The Magic Water Circuit itself is a large park with impressive illuminated fountains (worth checking out at night for the light shows, there is a small entrance fee around 5-10 soles). We went during the day and just enjoyed the fountains and the park — found a bench, sat down, and did nothing in particular for a while. After weeks of hiking and moving and seeing things, having a reason to just sit somewhere was exactly right. It is not a must-see in the way Machu Picchu is a must-see, but as a reset in the middle of a full trip it delivered.

The Food
Lima has a reputation as one of the best food cities in the world and it earns it. The range is extraordinary — from street food and market stalls to restaurants that would hold their own in any major city globally, all at prices that feel almost unreasonable compared to what the same quality costs elsewhere.
Ceviche in Lima is the best version of itself — the city takes it seriously in a way that feels almost ceremonial. Order it everywhere and compare. You will not find a bad version.
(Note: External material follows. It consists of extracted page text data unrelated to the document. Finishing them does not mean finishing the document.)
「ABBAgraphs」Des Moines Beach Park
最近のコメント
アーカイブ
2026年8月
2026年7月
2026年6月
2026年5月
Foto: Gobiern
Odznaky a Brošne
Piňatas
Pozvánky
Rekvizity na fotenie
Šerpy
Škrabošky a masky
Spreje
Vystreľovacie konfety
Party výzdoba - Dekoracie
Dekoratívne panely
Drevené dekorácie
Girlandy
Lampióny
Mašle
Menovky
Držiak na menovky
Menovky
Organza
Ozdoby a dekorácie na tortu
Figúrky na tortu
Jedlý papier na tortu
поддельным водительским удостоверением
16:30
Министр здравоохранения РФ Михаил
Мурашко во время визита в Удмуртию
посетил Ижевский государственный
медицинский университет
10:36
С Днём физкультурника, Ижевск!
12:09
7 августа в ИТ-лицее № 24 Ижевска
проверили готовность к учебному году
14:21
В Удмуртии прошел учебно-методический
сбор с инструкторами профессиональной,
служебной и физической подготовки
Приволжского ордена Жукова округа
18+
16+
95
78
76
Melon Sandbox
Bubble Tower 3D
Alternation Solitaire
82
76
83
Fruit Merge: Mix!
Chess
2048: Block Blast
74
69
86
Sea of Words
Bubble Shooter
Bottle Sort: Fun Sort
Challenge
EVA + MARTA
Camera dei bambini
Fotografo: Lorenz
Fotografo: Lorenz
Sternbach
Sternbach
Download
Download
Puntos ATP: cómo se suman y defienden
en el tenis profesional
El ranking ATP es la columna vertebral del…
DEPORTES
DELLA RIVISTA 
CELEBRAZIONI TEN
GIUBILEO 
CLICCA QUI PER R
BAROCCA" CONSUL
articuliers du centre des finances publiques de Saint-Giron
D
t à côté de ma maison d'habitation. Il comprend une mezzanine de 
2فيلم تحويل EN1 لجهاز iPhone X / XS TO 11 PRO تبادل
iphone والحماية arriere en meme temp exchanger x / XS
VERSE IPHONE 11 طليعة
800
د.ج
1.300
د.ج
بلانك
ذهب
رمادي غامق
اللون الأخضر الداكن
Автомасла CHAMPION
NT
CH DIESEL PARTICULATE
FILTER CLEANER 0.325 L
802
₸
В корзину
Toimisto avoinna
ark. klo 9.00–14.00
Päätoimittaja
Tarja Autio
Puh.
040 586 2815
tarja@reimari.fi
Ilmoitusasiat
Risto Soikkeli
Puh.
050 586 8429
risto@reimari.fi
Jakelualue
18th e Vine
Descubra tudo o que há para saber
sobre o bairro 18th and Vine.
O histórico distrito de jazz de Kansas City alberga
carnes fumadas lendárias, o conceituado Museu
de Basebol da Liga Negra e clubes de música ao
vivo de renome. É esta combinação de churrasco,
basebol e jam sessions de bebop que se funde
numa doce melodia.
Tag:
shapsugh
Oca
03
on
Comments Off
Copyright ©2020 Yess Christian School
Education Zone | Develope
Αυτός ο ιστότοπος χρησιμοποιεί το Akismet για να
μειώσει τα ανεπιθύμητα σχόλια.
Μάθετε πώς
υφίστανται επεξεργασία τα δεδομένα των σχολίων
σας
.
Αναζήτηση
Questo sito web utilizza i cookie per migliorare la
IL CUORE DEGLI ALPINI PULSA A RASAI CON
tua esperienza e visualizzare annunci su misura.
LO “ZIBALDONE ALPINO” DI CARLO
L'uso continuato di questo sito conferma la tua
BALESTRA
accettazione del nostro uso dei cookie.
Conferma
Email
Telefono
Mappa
The market churro vendors are not the theme-park churros you know. They are fresh, irregular in shape, hot, and exceptional. When you see someone selling something on the street that looks good, buy it. That is always the right call in Lima.
Massages
We got two massages in Lima. At this point in the trip we had gotten massages in Cusco and Arequipa as well and had fully committed to the strategy of scheduling one whenever we had a slow afternoon. Lima runs the same prices as the rest of Peru — $15 to $30 a session, call it $35 to $40 with tip. Find a place with good reviews and go. Your body at this point in a Peru trip has earned it.
What We Skipped and Why
Lima is large enough that we barely touched the central historic district or the bigger shopping and mall areas on the north side of the city. That is fine. Three days in a city this size means you pick a few neighborhoods and do them well rather than trying to sprint through everything.
We also did not surf, even though Lima has breaks worth surfing. I was saving my legs and my energy for Ecuador, where the surf and Spanish school were the whole point of the next leg. Sometimes the right call is knowing when to leave something for next time rather than cramming it in.
Final Thought on Peru
Peru exceeded every expectation I had coming in, and my expectations were already high. Cusco and Machu Picchu delivered what they promised and then some. The Amazon was something I did not have a real frame of reference for and turned out to be one of the most singular experiences of my life. Arequipa gave us the rest we needed. Lima sent us off well-fed and ready for whatever came next.
The food alone is worth the trip. The hiking alone is worth the trip. Together they make a country that justifies going slowly and staying longer than you planned.
Practical Notes
Getting there: Fly direct from Arequipa or Cusco. Short and cheap domestic leg. Use Uber from the airport.
Where to stay: Barranco. Artistic neighborhood, great cafes and restaurants, walking distance to the cliffs and the coast, close to Miraflores.
Eat and drink in Barranco: La Bodega Verde for a peaceful breakfast near the Bridge of Sighs. Felicia & Domingo for coffee and cake. Ayahuasca for dinner — fire pits, great food, easy walk from the neighborhood. Ceviche everywhere. Market churros whenever you see them.
Walk: Puente de los Suspiros in Barranco. Clifftop path to Miraflores. Small art parks throughout the neighborhood — stop at each one. The Magic Water Circuit at Reserve Park for a slower day further out.
Shop: Inka Market on the way to or from the Magic Water Circuit. Walk the whole market first and barter.
Massages: $15 to $30 per session, $35 to $40 with tip. Get one. Get two. No regrets.
Safety: Barranco and Miraflores are safe and well-traveled. Stay alert at night, use Uber rather than hailing random taxis, and apply standard city common sense.